*What this task involves*
Repeat the data from the line with "How many categories are shown in the chart?" up to and including the line with "Which series changed", substituting "line" for "series" and leaving everything else unchanged.

*Given entries*
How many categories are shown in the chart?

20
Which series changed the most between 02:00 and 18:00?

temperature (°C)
--
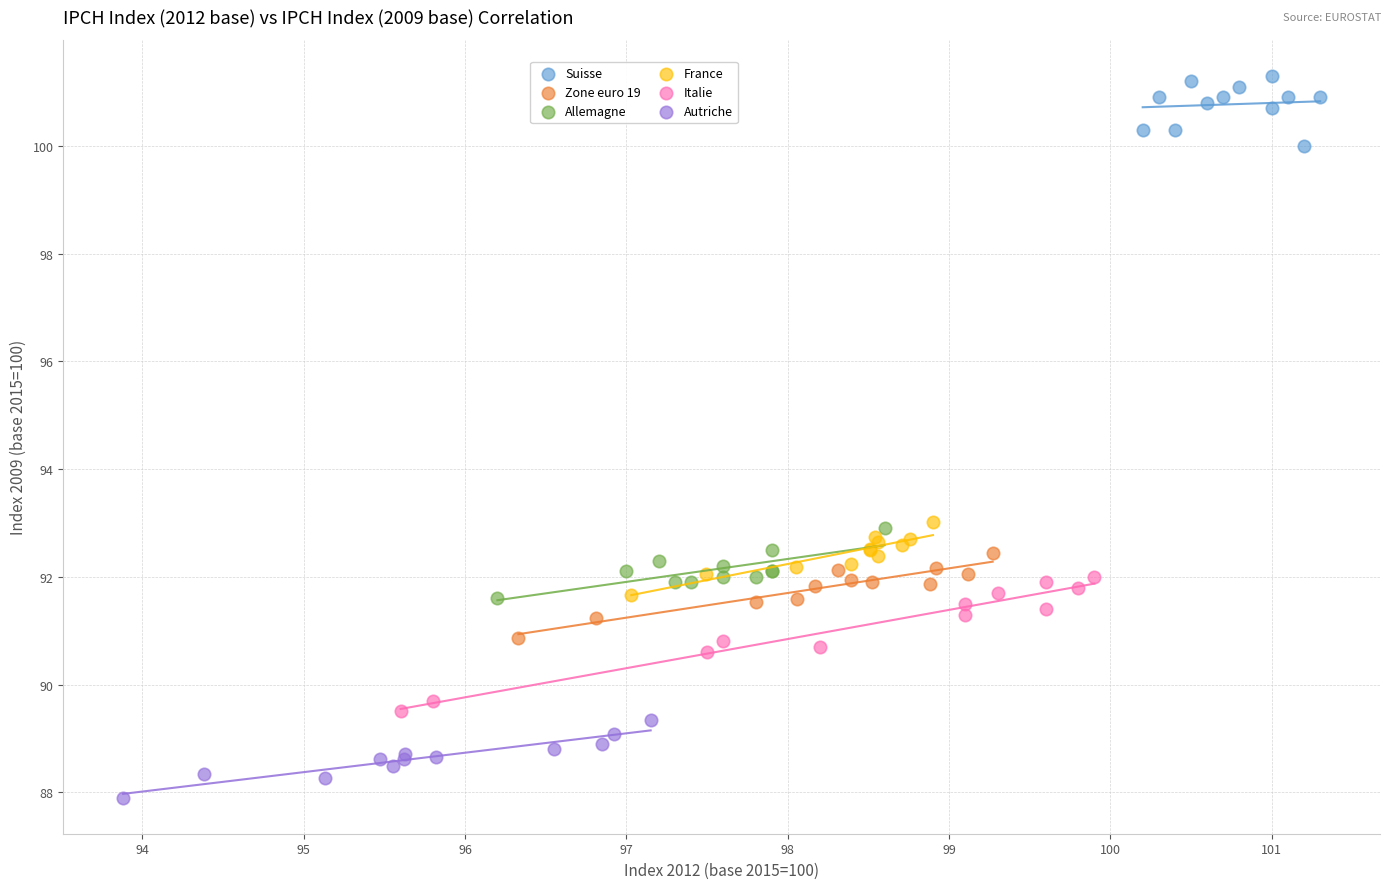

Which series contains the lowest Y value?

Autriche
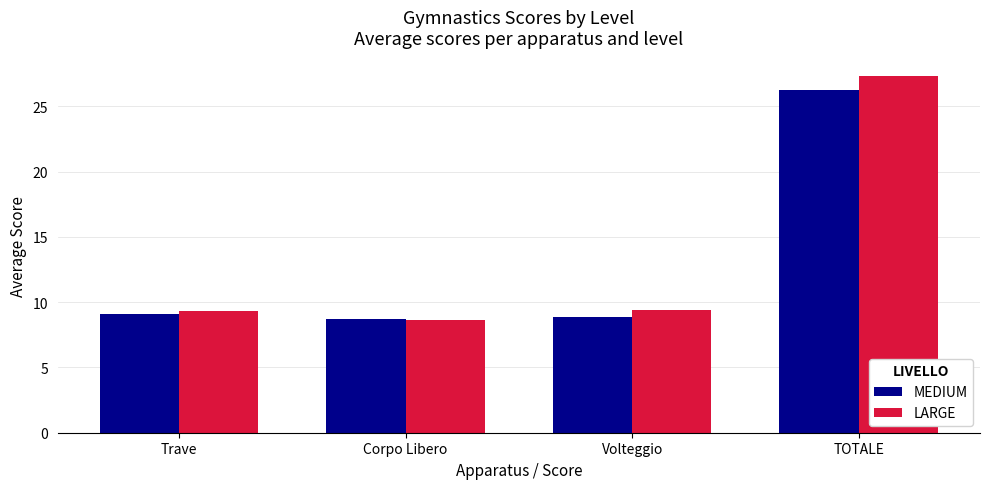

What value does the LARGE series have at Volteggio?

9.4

*Solution for this task*
How many categories are shown in the chart?

20
Which line changed the most between 02:00 and 18:00?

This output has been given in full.